El presidente de Hungría, Viktor Orbán, ha respaldado públicamente la intervención militar liderada por la Administración del presidente de Estados Unidos, Donald Trump, en Venezuela, que culminó con la captura del mandatario venezolano, Nicolás Maduro, y ha defendido la acción como un golpe significativo contra los llamados «narcoestados».
Orbán, conocido por su postura soberanista y su alianza política con Trump, ha celebrado que la caída de Maduro sea «una buena noticia» en la lucha contra el narcotráfico y ha visto en la operación un reflejo de la determinación de Washington para enfrentarse a gobiernos que —en su opinión— desafían el orden internacional.
La declaración llega en medio de un contexto geopolítico extremadamente tenso: la administración Trump autorizó una operación militar en Caracas en la que fuerzas estadounidenses capturaron a Maduro y a su esposa, Cilia Flores, para trasladarlos a Nueva York, donde enfrentan cargos por narcotráfico y terrorismo. Esta acción ha sido calificada por la extrema izquierda como una violación del derecho internacional y ha provocado profundas divisiones tanto dentro como fuera de Estados Unidos.
Trump ha defendido esta intervención señalando que busca desbaratar estructuras de narcotráfico y «restaurar la democracia», y ha anunciado planes para que Estados Unidos asuma el control temporal de Venezuela y gestione sus vastos recursos petroleros mientras se reorganiza su sistema energético.
Desde Budapest, Orbán ha vinculado la operación con un cambio más amplio en el orden global, interpretándola como una señal de que el antiguo «orden liberal» está perdiendo fuerza y dando paso a una nueva era en la que las grandes potencias actúan sin restricciones de las normas tradicionales. Para el primer ministro húngaro, el apoyo de Trump en temas como la lucha contra el narcotráfico y la seguridad energética —incluyendo potenciales beneficios para los mercados petroleros globales, que podrían favorecer a Europa Central— refuerza la alianza entre ambos líderes.
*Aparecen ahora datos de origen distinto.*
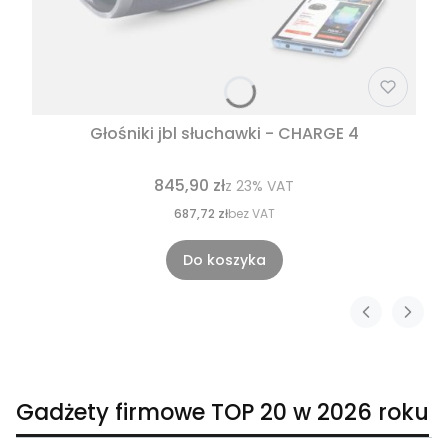
Głośniki jbl słuchawki - CHARGE 4
845,90 zł
z
23%
VAT
687,72 zł
bez VAT
Do koszyka
Gadżety firmowe TOP 20 w 2026 roku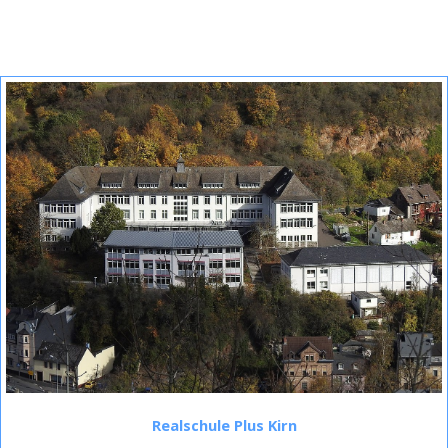
Realschule Plus Kirn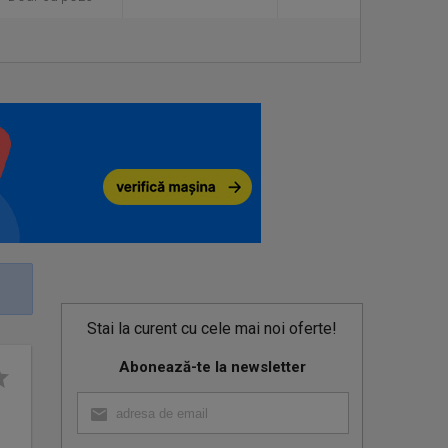
Stai la curent cu cele mai noi oferte!
Abonează-te la newsletter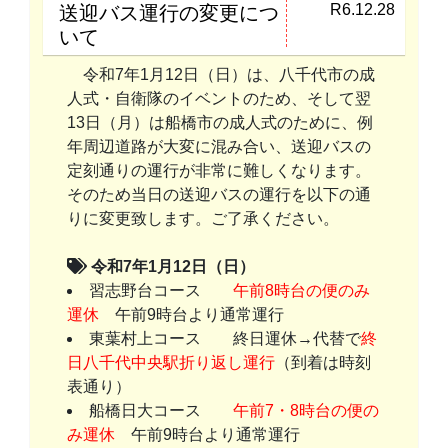
R6.12.28
送迎バス運行の変更につ
いて
令和7年1月12日（日）は、八千代市の成
人式・自衛隊のイベントのため、そして翌
13日（月）は船橋市の成人式のために、例
年周辺道路が大変に混み合い、送迎バスの
定刻通りの運行が非常に難しくなります。
そのため当日の送迎バスの運行を以下の通
りに変更致します。ご了承ください。
令和7年1月12日（日）
習志野台コース
午前8時台の便のみ
運休
午前9時台より通常運行
東葉村上コース 終日運休→代替で
終
日八千代中央駅折り返し運行
（到着は時刻
表通り）
船橋日大コース
午前7・8時台の便の
み運休
午前9時台より通常運行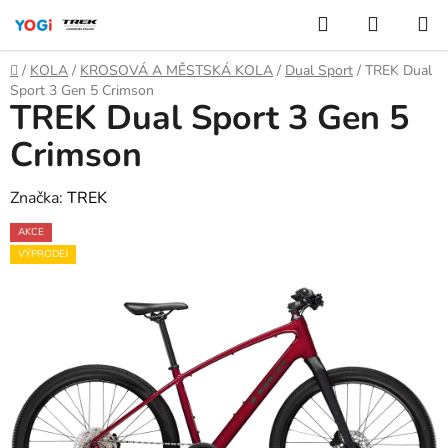
Přejít
Hledat
NÁKUP
na
KOŠÍK
obsah
Domů
/
KOLA
/
KROSOVÁ A MĚSTSKÁ KOLA
/
Dual Sport
/
TREK Dual
Sport 3 Gen 5 Crimson
TREK Dual Sport 3 Gen 5
Crimson
Značka:
TREK
AKCE
VÝPRODEJ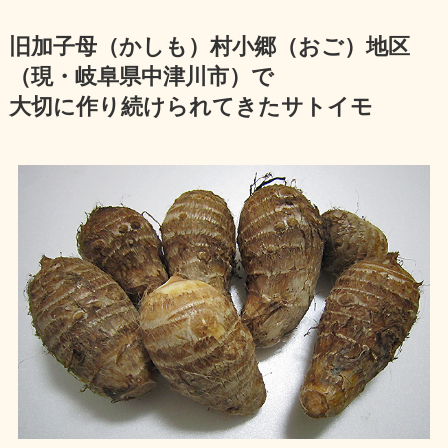
旧加子母（かしも）村小郷（おご）地区
（現・岐阜県中津川市）で
大切に作り続けられてきたサトイモ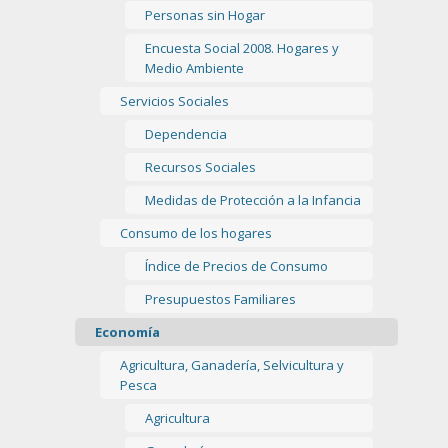
Personas sin Hogar
Encuesta Social 2008. Hogares y
Medio Ambiente
Servicios Sociales
Dependencia
Recursos Sociales
Medidas de Protección a la Infancia
Consumo de los hogares
Índice de Precios de Consumo
Presupuestos Familiares
Economía
Agricultura, Ganadería, Selvicultura y
Pesca
Agricultura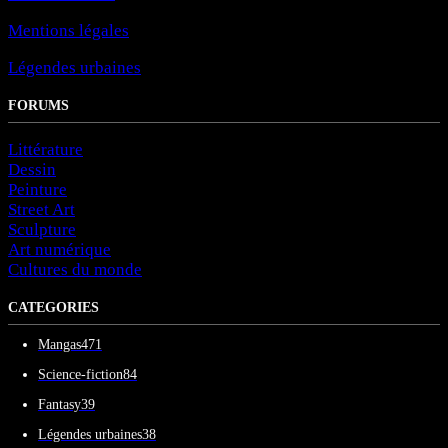
Mentions légales
Légendes urbaines
FORUMS
Littérature
Dessin
Peinture
Street Art
Sculpture
Art numérique
Cultures du monde
CATEGORIES
Mangas
471
Science-fiction
84
Fantasy
39
Légendes urbaines
38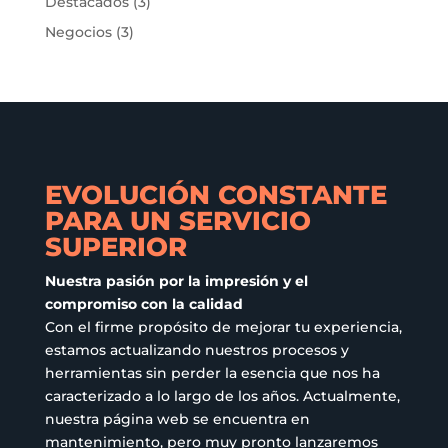
Destacados
(3)
Negocios
(3)
EVOLUCIÓN CONSTANTE
PARA UN SERVICIO
SUPERIOR
Nuestra pasión por la impresión y el
compromiso con la calidad
Con el firme propósito de mejorar tu experiencia,
estamos actualizando nuestros procesos y
herramientas sin perder la esencia que nos ha
caracterizado a lo largo de los años. Actualmente,
nuestra página web se encuentra en
mantenimiento, pero muy pronto lanzaremos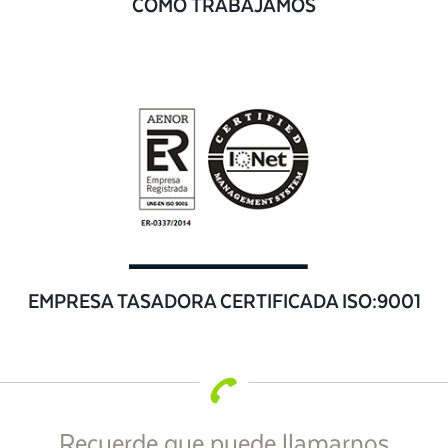
CÓMO TRABAJAMOS
EMPRESA TASADORA CERTIFICADA ISO:9001
Recuerde que puede llamarnos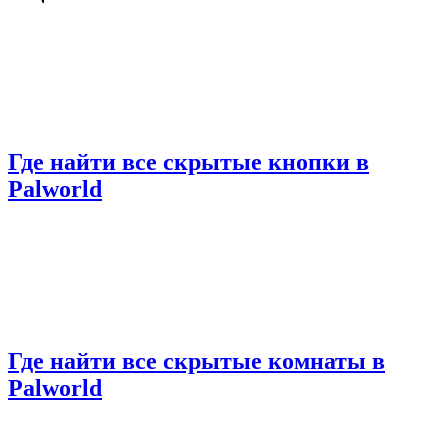
Где найти все скрытые кнопки в
Palworld
Где найти все скрытые комнаты в
Palworld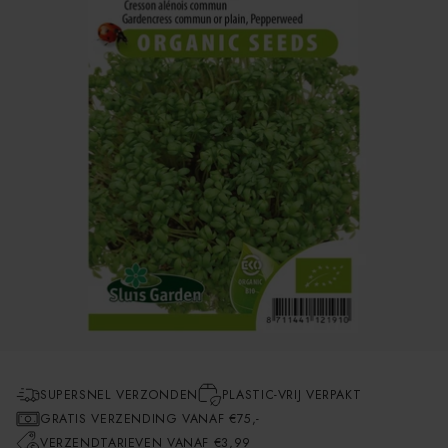
SUPERSNEL VERZONDEN
PLASTIC-VRIJ VERPAKT
GRATIS VERZENDING VANAF €75,-
VERZENDTARIEVEN VANAF €3,99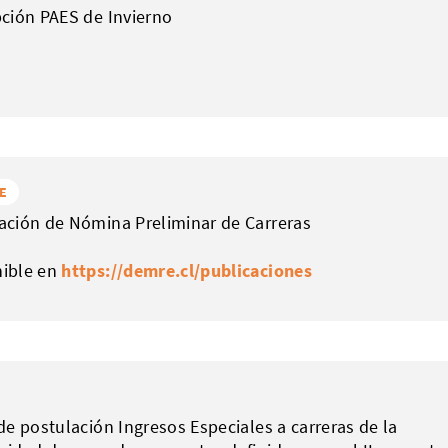
pción PAES de Invierno
E
ación de Nómina Preliminar de Carreras
nible en
https://demre.cl/publicaciones
 de postulación Ingresos Especiales a carreras de la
La operación del presidente estadounidense ha generado reacciones mixtas a escala global: mientras algunos aliados —como el primer ministro israelí Benjamin Netanyahu— han elogiado la acción de Trump, otros países y organizaciones han expresado su preocupación por el impacto sobre la estabilidad regional y el respeto al derecho internacional.
Con la captura de Maduro y la transición de poder en Venezuela marcada por la asunción de la vicepresidenta Delcy Rodríguez como líder interina, el futuro político del país sudamericano sigue siendo incierto, al tiempo que la posición de Orbán deja claro su alineamiento con las prioridades y estrategias de Trump frente a lo que considera amenazas transnacionales.